On 03/18/2021 04:30 PM, Paul Heinlein wrote:> On Thu, 18 Mar 2021, H wrote:
>
>> I have a challenge I am interested in getting feedback on.
>>
>> I will on a regular basis download a series of data files from the web
where the data is in XML-format. The format is known in advance but is different
between the various data files. I then plan to extract the various data items
("elements?") from each data file, do some light formatting and then
save desired parts of each original data file as a formatted CSV-file for later
importing into a database.
>>
>> As the plan is to use a bash shell script using curl to get the files,
I have begun looking at external XML parsers that I can call from my script,
perhaps specify which elements I want, get the data back in some kind of bash
data structure and finally format and save as CSV-files.
>>
>> There seems to be a number of XML parsers available but perhaps someone
on the list has a recommendation for which one might suit my needs best? I
should add that I am running CentOS 7.
>
> Will you be using an XSLT stylesheet to do the work? There's a somewhat
steep learning curve, but in my experience it's the most reliable method for
parsing XML except in the very simplest of cases.
>
> In that case, the libxslt stuff may be what you want:
>
> ? http://xmlsoft.org/libxslt/
>
> The command-line tool is xsltproc.
>
> Again, it's not easy to use, but once you've built a toolchain, it
will be reliable and fairly easy to modify if the source XML schema change.
>
I just checked and I cannot see that the organization publishing these data
files offer any XSLT stylesheet.

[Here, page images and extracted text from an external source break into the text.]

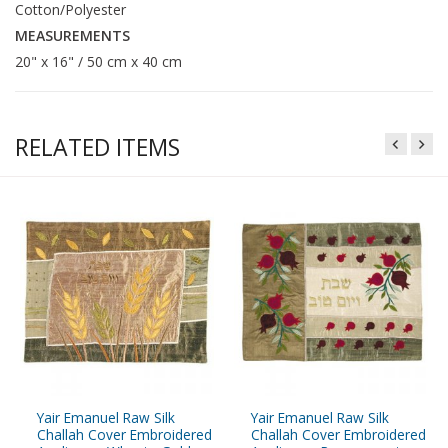
Cotton/Polyester
MEASUREMENTS
20" x 16" / 50 cm x 40 cm
RELATED ITEMS
Yair Emanuel Raw Silk
Yair Emanuel Raw Silk
Challah Cover Embroidered
Challah Cover Embroidered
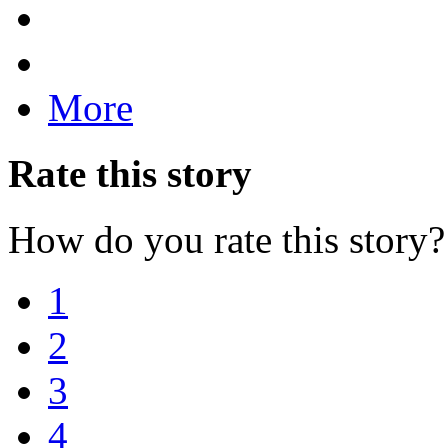
More
Rate this story
How do you rate this story?
1
2
3
4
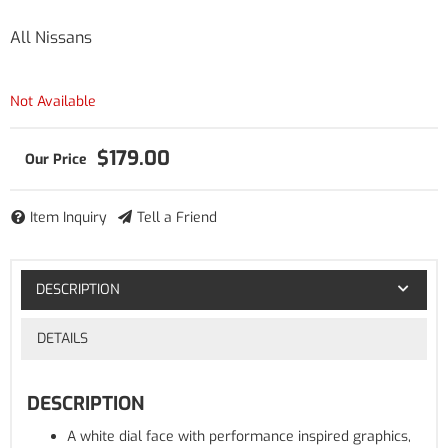
All Nissans
Not Available
$179.00
Item Inquiry
Tell a Friend
DESCRIPTION
DETAILS
DESCRIPTION
A white dial face with performance inspired graphics,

IOW, I am, perhaps incorrectly, assuming that
the publisher of the data would be one with said stylesheet. (Although perhaps
that is something an end-user could put together as well??)
Although the data format of each data series is unique, it is simple and could
conceivably be parsed using grep but I am looking for a more
"forward-looking" solution for other applications in the future.
If XSLT stylesheets are not available - would you suggest another tool? Or,
would you suggest I design sheets, presumably one for for each data series?